Tens of thousands of protesters have rallied across the US to call for stricter gun laws in the wake of two mass shootings.
Those taking part at the hundreds of marches carried slogans like "I want freedom from getting shot".
US President Joe Biden backed the protests, calling on Congress to "pass common sense gun safety legislation".
Despite this the chances of legal change are likely to be quashed by Republicans.
Nineteen children and two adults were killed in the 24 May shooting at Robb Elementary in Uvalde, Texas.
That attack, and another days earlier in Buffalo, New York, in which 10 people were killed, has led to renewed calls for action on gun control in the US.
March For Our Lives (MFOL) said political leaders' inaction was killing Americans.
"We will no longer allow you to sit back while people continue to die," Trevon Bosley, a MFOL board member, said in a statement.
Speaking to protesters in Washington DC, one of the survivors of the Parkland shooting, David Hogg, said the killings of children in Uvalde "should fill us with rage and demands for change, not endless debate, but demands for change, now."

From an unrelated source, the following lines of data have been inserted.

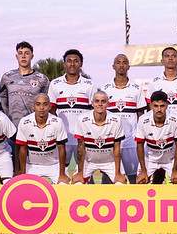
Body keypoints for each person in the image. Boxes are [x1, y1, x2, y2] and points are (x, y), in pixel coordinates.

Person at [0, 41, 50, 171]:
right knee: (12, 168)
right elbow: (3, 98)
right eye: (20, 53)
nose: (23, 56)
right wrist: (7, 118)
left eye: (26, 53)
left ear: (32, 56)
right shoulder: (7, 77)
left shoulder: (41, 79)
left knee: (33, 168)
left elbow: (45, 102)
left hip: (34, 130)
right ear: (16, 56)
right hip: (13, 130)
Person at [48, 49, 95, 177]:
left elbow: (94, 110)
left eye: (76, 61)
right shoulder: (55, 84)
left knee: (85, 172)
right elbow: (51, 110)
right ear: (64, 64)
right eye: (69, 61)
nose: (72, 64)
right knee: (61, 172)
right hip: (63, 137)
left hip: (83, 137)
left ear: (81, 64)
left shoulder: (89, 84)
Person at [102, 54, 146, 184]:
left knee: (133, 177)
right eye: (118, 62)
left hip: (130, 140)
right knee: (109, 176)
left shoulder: (136, 88)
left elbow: (141, 115)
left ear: (128, 66)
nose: (121, 65)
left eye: (124, 62)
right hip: (111, 140)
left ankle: (136, 202)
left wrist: (140, 136)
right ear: (113, 66)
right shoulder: (106, 88)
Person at [15, 93, 68, 184]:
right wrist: (23, 173)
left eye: (45, 104)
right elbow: (22, 149)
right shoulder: (24, 122)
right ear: (33, 106)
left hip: (54, 165)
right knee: (25, 187)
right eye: (38, 104)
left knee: (64, 186)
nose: (42, 107)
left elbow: (61, 149)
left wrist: (62, 174)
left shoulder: (57, 122)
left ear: (50, 107)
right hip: (32, 166)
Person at [75, 90, 126, 184]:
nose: (100, 104)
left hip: (110, 162)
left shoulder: (116, 120)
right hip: (89, 161)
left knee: (120, 184)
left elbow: (117, 147)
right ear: (92, 103)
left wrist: (118, 173)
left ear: (108, 104)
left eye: (103, 101)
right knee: (77, 184)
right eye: (97, 101)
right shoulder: (82, 119)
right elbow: (81, 148)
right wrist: (80, 172)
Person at [135, 91, 177, 184]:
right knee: (141, 181)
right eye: (156, 106)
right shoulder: (143, 120)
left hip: (170, 159)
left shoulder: (176, 119)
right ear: (151, 106)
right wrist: (143, 171)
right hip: (150, 159)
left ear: (167, 105)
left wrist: (175, 169)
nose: (159, 109)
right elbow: (139, 145)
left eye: (162, 106)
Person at [146, 46, 177, 119]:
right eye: (167, 56)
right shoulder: (154, 82)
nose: (170, 58)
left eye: (174, 56)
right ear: (162, 61)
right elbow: (150, 108)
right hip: (162, 127)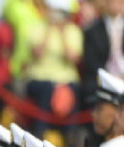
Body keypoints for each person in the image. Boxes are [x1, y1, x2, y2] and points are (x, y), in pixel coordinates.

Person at [20, 0, 82, 137]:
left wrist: (62, 34)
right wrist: (49, 30)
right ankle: (40, 133)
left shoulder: (73, 30)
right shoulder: (36, 28)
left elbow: (73, 59)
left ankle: (70, 137)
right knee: (46, 91)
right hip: (40, 79)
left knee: (70, 93)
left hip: (66, 80)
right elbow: (37, 54)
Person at [82, 0, 124, 102]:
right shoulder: (92, 30)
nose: (116, 5)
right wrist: (109, 77)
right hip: (102, 78)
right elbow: (91, 63)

Garnell Whitfield, whose 86-year-old mother was killed in the racially-motivated shooting in Buffalo, New York on 14 May, told crowds in Washington: "We are here to demand justice.
"We are here to stand with those who are bold enough to demand sensible gun legislation."
Among other policies, MFOL has called for an assault weapons ban, universal background checks for those trying to purchase guns and a national licensing system, which would register gun owners.
The first MFOL protest was held days after the Marjory Stoneman Douglas high school shooting in Parkland, Florida, in 2018, in which 14 students and three adults were killed. Organisers say it was the largest gun safety rally in one day in US history, and thousands of students across the country left their classrooms to join the demonstrations.
President Biden, a Democrat who this month urged Congress to ban assault weapons, expand background checks and implement other gun control measures, said he supported Saturday's protests.
"Today, young people around the country once again march with @AMarch4OurLives to call on Congress to pass common sense gun safety legislation, supported by the majority of Americans and gun owners," he tweeted.
"I join them by repeating my call to Congress: do something."
In recent weeks, a bipartisan group of Senate negotiators have vowed to hammer out a gun control deal, though they have yet to reach an agreement.
Their effort is focused on relatively modest changes, such as incentivising states to pass "red flag" laws that allow authorities to keep guns from individuals deemed a danger to others.
This week the US House of Representatives voted through a series of measures regulating the sale of guns.
But Republican opposition in the Senate means the bill has little chance of entering law.